> [Extract provided]:
━━━━━━━━━━━━━━━━━━━━
Reputation: 16195
I am experimenting with map-reduce in mongo and have run into a a numerical problem that has me completely stumped. Given the following map and reduce functions:
var map = function(){
key = "awesome";
emit(key, {count: 1})
}
var reduce = function(key, values){
var result = {count: 0};
values.forEach(function(value) {
result.count += value.count;
});
result.countBy2 = result.count/2
// result.count = result.count/2
return result
}
gives the logical
"results" : [
{
"_id" : "awesome",
"value" : {
"value" : {
"count" : 7696.0000000000000000,
"countBy2" : 3848.0000000000000000
}
},
Uncommenting line in the top code snippet gives very curious output
"results" : [
{
"_id" : "awesome",
"value" : {
"count" : 98.0000000000000000,
"countBy2" : 98.0000000000000000
}
},
Why?
Reversal of the commented lines to keep the object format of the map and reduce commands identical (associative?). .
// result.countBy2 = result.count/2
result.count = result.count/2
Still gives unexpected output
"results" : [
{
"_id" : "awesome",
"value" : {
"count" : 98.0000000000000000
}
}
What am I missing?
Upvotes: 2
Views: 69
Reputation: 311865
When your reduce
function includes the line that divides count
by 2, it violates the idempotent requirement you must adhere to for reduce functions as described in the docs:
the reduce function must be idempotent. Ensure that the following statement is true:
reduce( key, [ reduce(key, valuesArray) ] ) == reduce( key, valuesArray )
━━━━━━━━━━━━━━━━━━━━
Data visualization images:
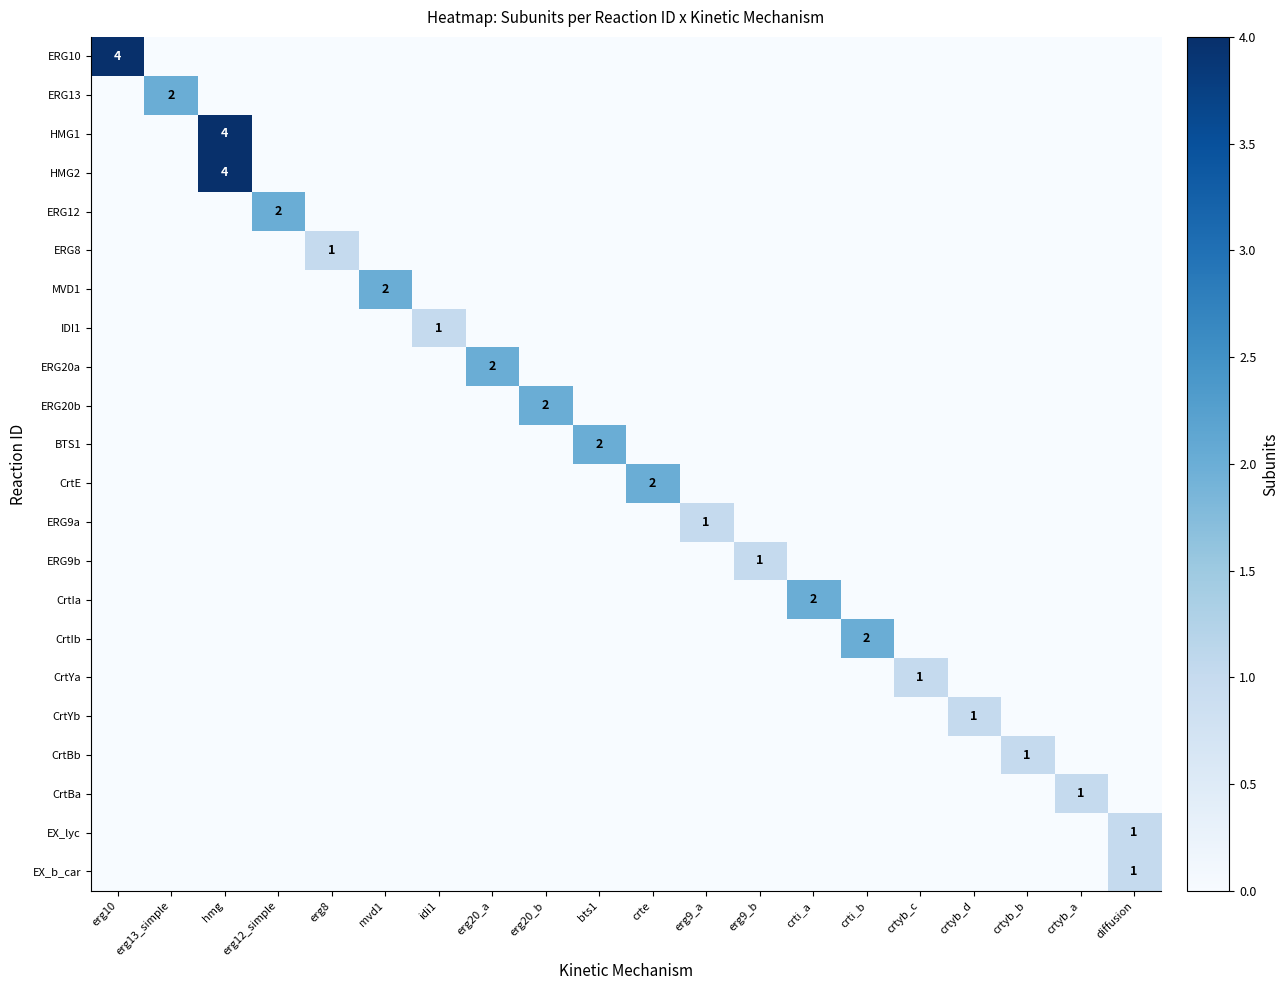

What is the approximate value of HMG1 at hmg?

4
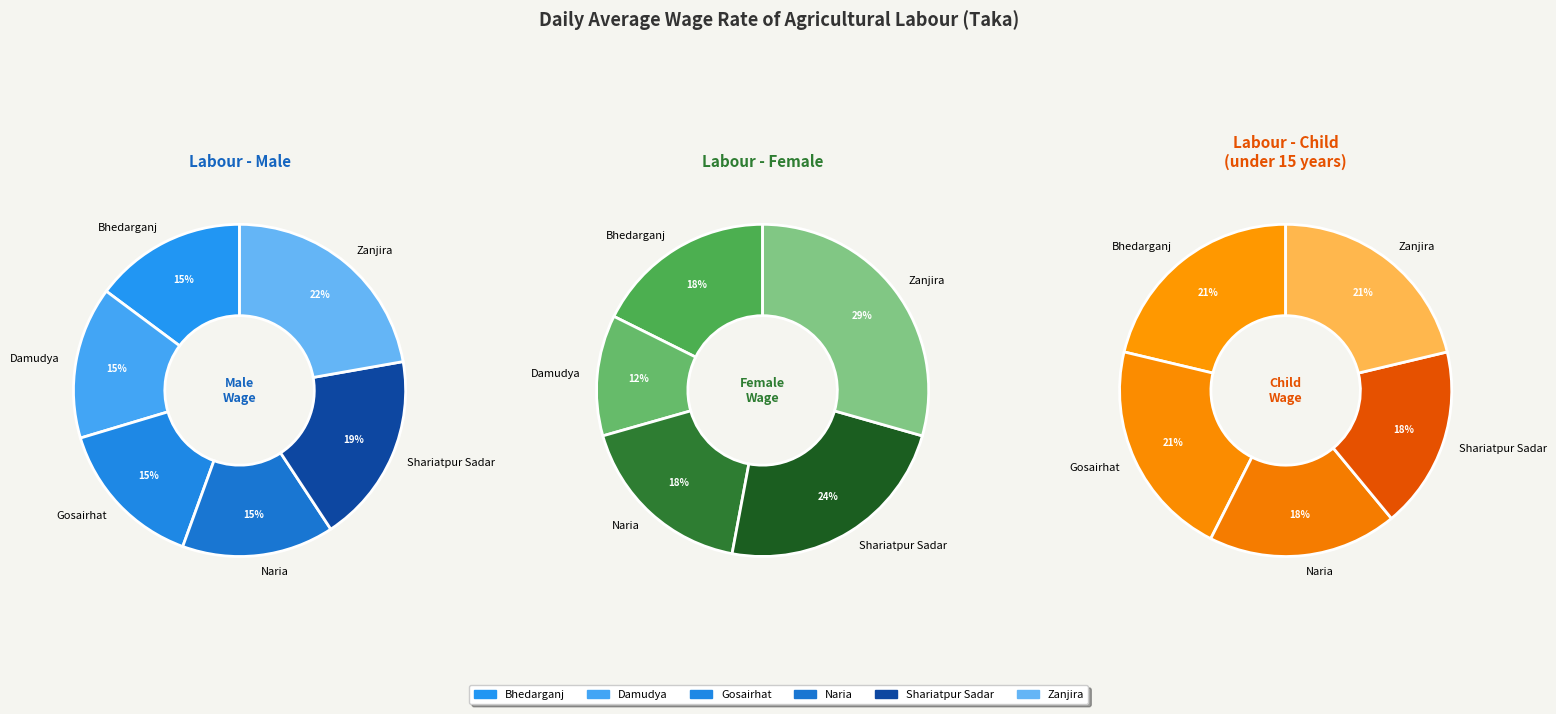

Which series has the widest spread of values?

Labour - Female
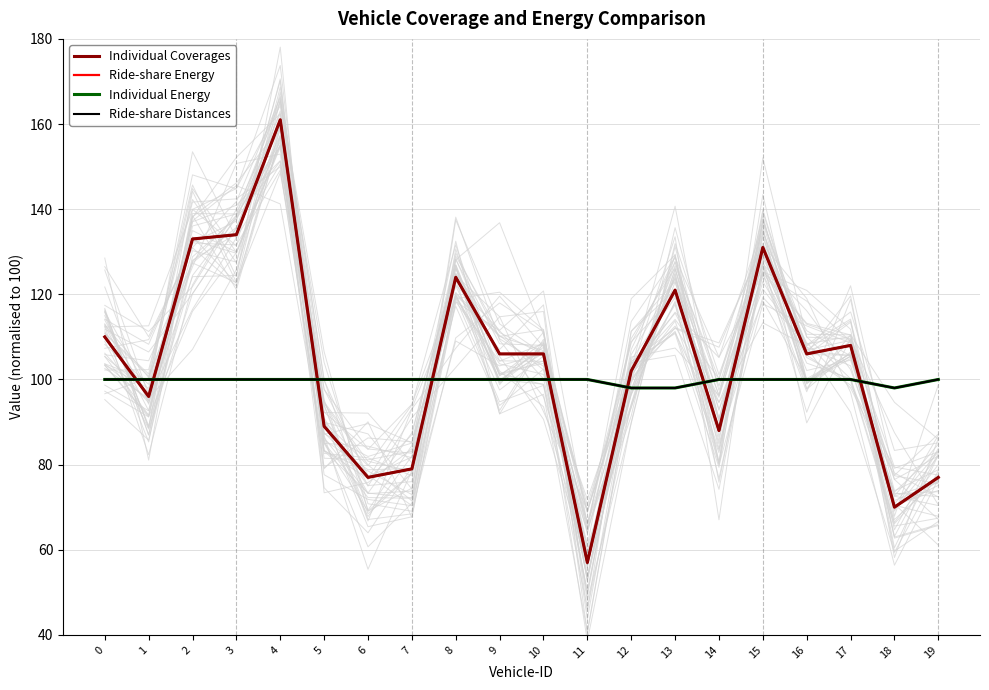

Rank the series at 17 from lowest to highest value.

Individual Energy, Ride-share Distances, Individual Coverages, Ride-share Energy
━━━━━━━━━━━━━━━━━━━━
> [Problem A]:
Answer these questions about the MongoDB map-reduce thread:
(i) What key does the map function emit?
(ii) With the division of count commented out, what count value does the first output show?
(iii) According to the reply, what requirement for reduce functions does dividing count by 2 violate?
> [Problem B]: Transcribe the part of the MongoDB map-reduce thread that opens with the words containing "Reversal of the" and closes with "am I missing?".

> [Problem solution A]:
(i) "awesome"
(ii) 7696.0000000000000000
(iii) The idempotent requirement

> [Problem solution B]:
Reversal of the commented lines to keep the object format of the map and reduce commands identical (associative?). .
// result.countBy2 = result.count/2
result.count = result.count/2
Still gives unexpected output
"results" : [
{
"_id" : "awesome",
"value" : {
"count" : 98.0000000000000000
}
}
What am I missing?